Acredita-se que estes profissionais se sobressaíram pelo fato de que ambos
possuem características laborais parecidas na UPA, pois realizam muito tempo de
caminhada durante a sua jornada de trabalho.
Além disso, cabe
ressaltar o quanto pode ser penoso, insalubre e estressante o ambiente de
urgência e emergência, e quanto pode ser desgastante lidar com o sofrimento
alheio e cuidar de enfermos [17,18].
A elevada carga
horária de trabalho, a baixa remuneração e o pluriemprego podem levar ao
adoecimento do profissional, aumento de riscos de acidentes de trabalho e
diminuição da qualidade de vida [20].
Esse fator juntamente
com os níveis de inatividade física pode ter contribuído para a diferença entre
os componentes do nível de atividade física, entre os ativos e inativos, e
revela o quanto estes profissionais estão sujeitos a altas horas de trabalho.
Generalização
Diante disso, medidas
simples e baratas como a avaliação do nível de atividade física periodicamente,
o acompanhamento destes profissionais ou propor programas de condicionamento
físico que podem prevenir problemas futuros de saúde, diminuindo o absenteísmo
nas UPAs, aumentando o
rendimento pessoal e, consequentemente, possibilitando a melhoria da qualidade
do serviço prestado à população.
Dessa forma, o
incentivo à prática de Atividade Física por parte da Unidade de Pronto
Atendimento, com programas que estimulem a prática esportiva pode ser um ponto
fundamental na promoção da saúde dos seus colaboradores.
Porém, cabe destacar
a importância do presente estudo, uma vez que os resultados aqui descritos
podem subsidiar o desenvolvimento de pesquisas futuras que procurem comparar
diferentes intervenções de promoção à saúde do trabalhador e seu impacto nos
domínios da atividade física em profissionais de saúde que atuam nos serviços
de urgência e emergência.
A partir dos
resultados obtidos pode-se concluir que os profissionais de maior renda
praticam mais atividade física que os de menor renda.

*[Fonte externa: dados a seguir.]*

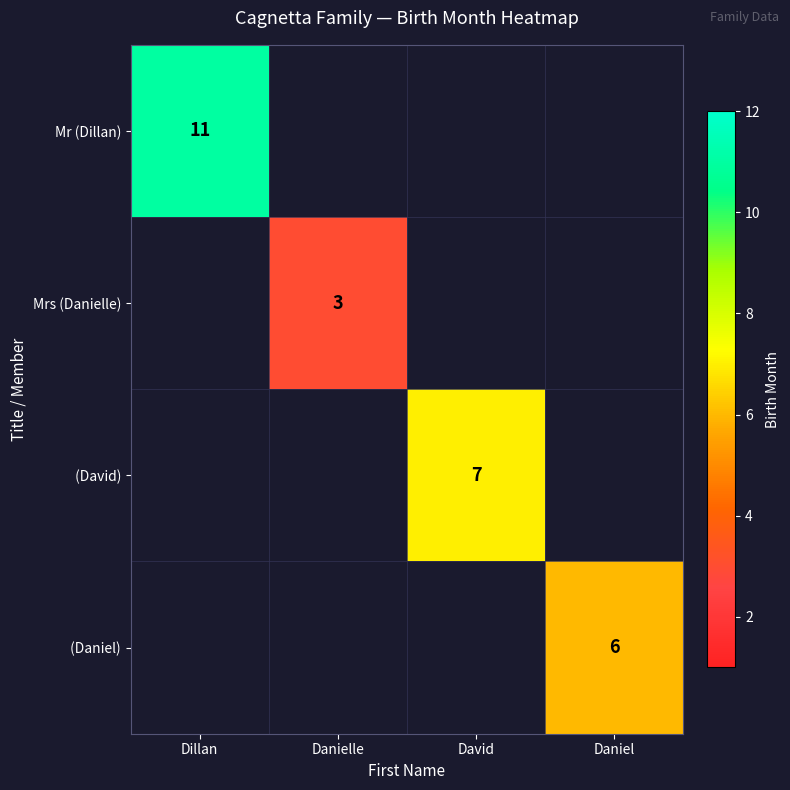

True or false: Mrs (Danielle) has a value of 1 at Danielle.

False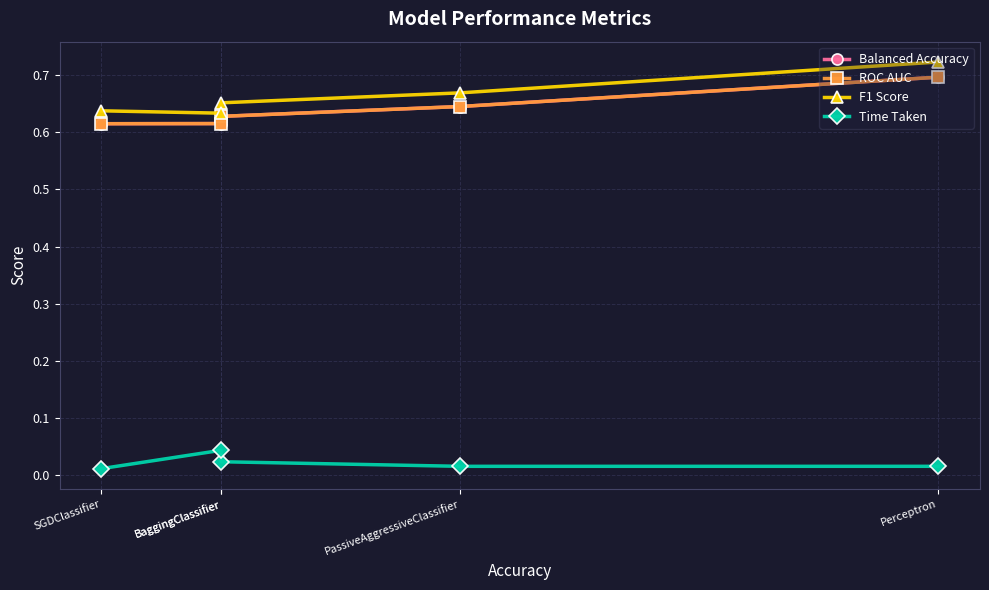

Reading left to right, what are all the values shown in this chart?

Balanced Accuracy: Perceptron=0.7	PassiveAggressiveClassifier=0.6	BaggingClassifier=0.6	BaggingClassifier=0.6	SGDClassifier=0.6
ROC AUC: Perceptron=0.7	PassiveAggressiveClassifier=0.6	BaggingClassifier=0.6	BaggingClassifier=0.6	SGDClassifier=0.6
F1 Score: Perceptron=0.7	PassiveAggressiveClassifier=0.7	BaggingClassifier=0.7	BaggingClassifier=0.6	SGDClassifier=0.6
Time Taken: Perceptron=0.0	PassiveAggressiveClassifier=0.0	BaggingClassifier=0.0	BaggingClassifier=0.0	SGDClassifier=0.0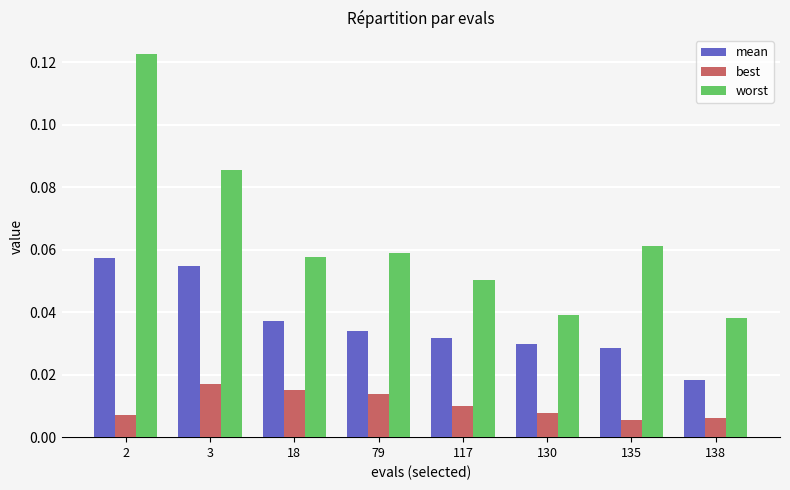

Which series has the largest range (max minus min)?

worst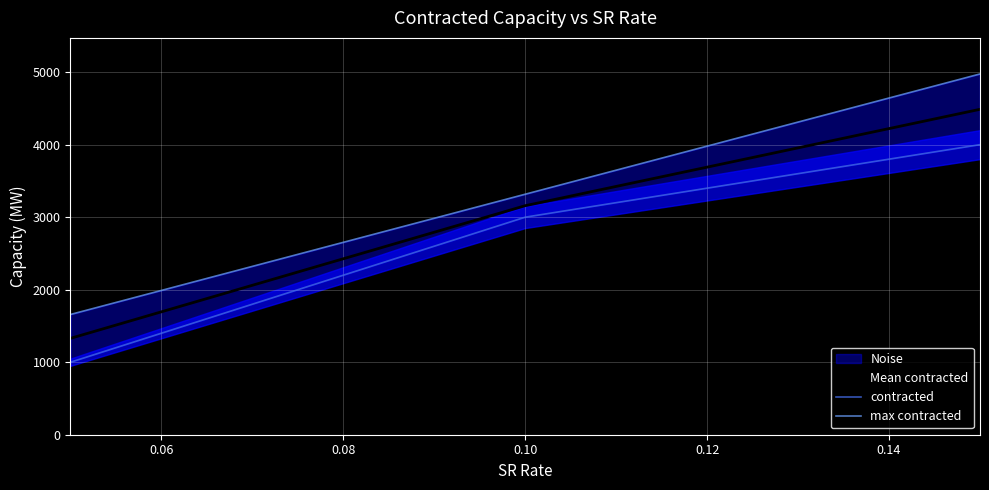

How many values in the Mean contracted series exceed 3158?

2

Além disso, os
profissionais do sexo masculino são mais ativos que os de sexo feminino. Cabe
ressaltar que os profissionais com menor nível de atividade física são aqueles
que trabalham a maior parte do tempo sentado, como é o caso dos odontólogos e
trabalhadores do setor administrativo.
Assim, constata-se a
importância de ser dada maior atenção por parte dos gestores e dos setores de
saúde do trabalhador para a inclusão de programas de incentivo à prática de
atividade de física para esses profissionais, no intuito de tentar minimizar ou
evitar os elevados níveis de inatividade física e suas consequentes morbidades.